On a hot sunny day this must have been quite a cool railway station to arrive at so close to the tower and the beach on a steam train. The very busy station escaped the axe with Dr Beeching, but Blackpool Corporation had other ideas for the large amount of prime railway land and talked British Railways into closing Blackpool Central instead of Dr Beeching’s recommended Blackpool North closure.

http://www.disused-stations.org.uk/b/bl ... ndex.shtml

The track bed was filled in with ballast between the platforms to turn it into a car park. Last time I was in Blackpool (2011) I seem to remember some resurfacing work going on around that area of the car park, so they might be gone now, the old platforms can still be made out on Google Earth though.

The red brick car park wall near Coral Island is all that remains of the old station building today and a stone boundary wall behind the Sea life Centre.

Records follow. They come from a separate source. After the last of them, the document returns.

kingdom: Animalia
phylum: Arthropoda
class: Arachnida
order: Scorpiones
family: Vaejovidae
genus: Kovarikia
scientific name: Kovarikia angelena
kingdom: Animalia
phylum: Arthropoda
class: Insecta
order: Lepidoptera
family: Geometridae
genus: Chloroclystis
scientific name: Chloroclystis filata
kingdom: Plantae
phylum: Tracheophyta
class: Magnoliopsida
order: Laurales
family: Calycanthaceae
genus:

The old toilet block had a blue plaque fitted but this was demolished and replaced around 5 or 6 years ago.

Yeadon Way, the new road (built in the early 90s) out of Blackpool from the car parks to the M55 roundabout, is an old railway line from Central station which branched off right at Great Plumpton just after the junction on the motorway. The first couple of miles or so of the motorway out of Blackpool was built on the old track bed.

A Sepecat Jaguar from Warton test landed on the M55 during construction to test the new road surface out for makeshift landings during wartime, and some of the back fill for the motorway came from the old runways at Inskip.